Please repeat the listing below exactly, but do not include its pictures.

===============

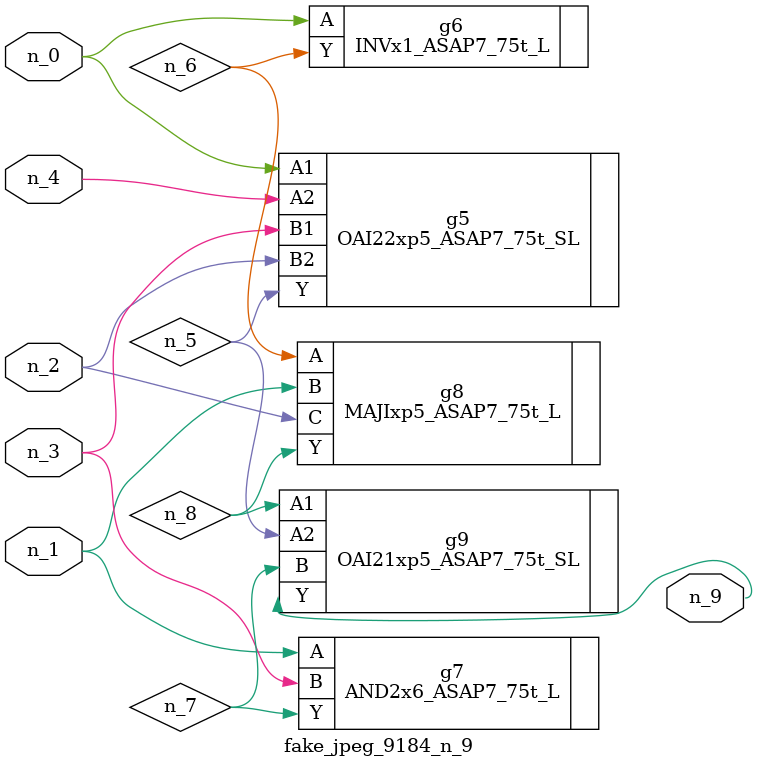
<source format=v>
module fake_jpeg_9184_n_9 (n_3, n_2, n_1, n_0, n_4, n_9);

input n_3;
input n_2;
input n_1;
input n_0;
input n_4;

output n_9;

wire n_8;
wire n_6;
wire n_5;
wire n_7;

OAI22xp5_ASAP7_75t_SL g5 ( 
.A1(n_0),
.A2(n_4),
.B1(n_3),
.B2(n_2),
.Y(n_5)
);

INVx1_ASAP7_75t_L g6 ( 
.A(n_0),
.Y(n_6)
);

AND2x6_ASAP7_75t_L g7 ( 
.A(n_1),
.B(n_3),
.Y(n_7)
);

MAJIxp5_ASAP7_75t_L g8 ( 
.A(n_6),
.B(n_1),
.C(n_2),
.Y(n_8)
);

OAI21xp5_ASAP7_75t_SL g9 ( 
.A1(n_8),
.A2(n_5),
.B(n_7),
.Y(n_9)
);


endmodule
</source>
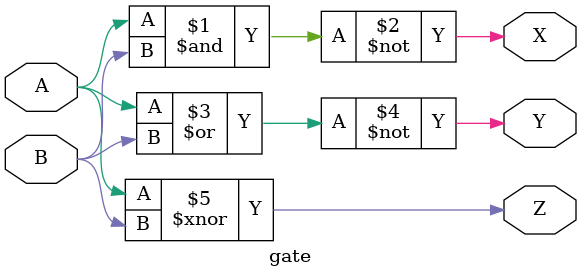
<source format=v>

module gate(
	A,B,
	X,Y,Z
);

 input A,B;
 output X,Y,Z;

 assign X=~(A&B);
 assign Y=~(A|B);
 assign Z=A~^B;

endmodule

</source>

===============

→ **SOLUTION TO THIS PROBLEM**
<source format=v>
module fake_jpeg_9184_n_9 (n_3, n_2, n_1, n_0, n_4, n_9);

input n_3;
input n_2;
input n_1;
input n_0;
input n_4;

output n_9;

wire n_8;
wire n_6;
wire n_5;
wire n_7;

OAI22xp5_ASAP7_75t_SL g5 ( 
.A1(n_0),
.A2(n_4),
.B1(n_3),
.B2(n_2),
.Y(n_5)
);

INVx1_ASAP7_75t_L g6 ( 
.A(n_0),
.Y(n_6)
);

AND2x6_ASAP7_75t_L g7 ( 
.A(n_1),
.B(n_3),
.Y(n_7)
);

MAJIxp5_ASAP7_75t_L g8 ( 
.A(n_6),
.B(n_1),
.C(n_2),
.Y(n_8)
);

OAI21xp5_ASAP7_75t_SL g9 ( 
.A1(n_8),
.A2(n_5),
.B(n_7),
.Y(n_9)
);


endmodule
</source>
<source format=v>

module gate(
	A,B,
	X,Y,Z
);

 input A,B;
 output X,Y,Z;

 assign X=~(A&B);
 assign Y=~(A|B);
 assign Z=A~^B;

endmodule

</source>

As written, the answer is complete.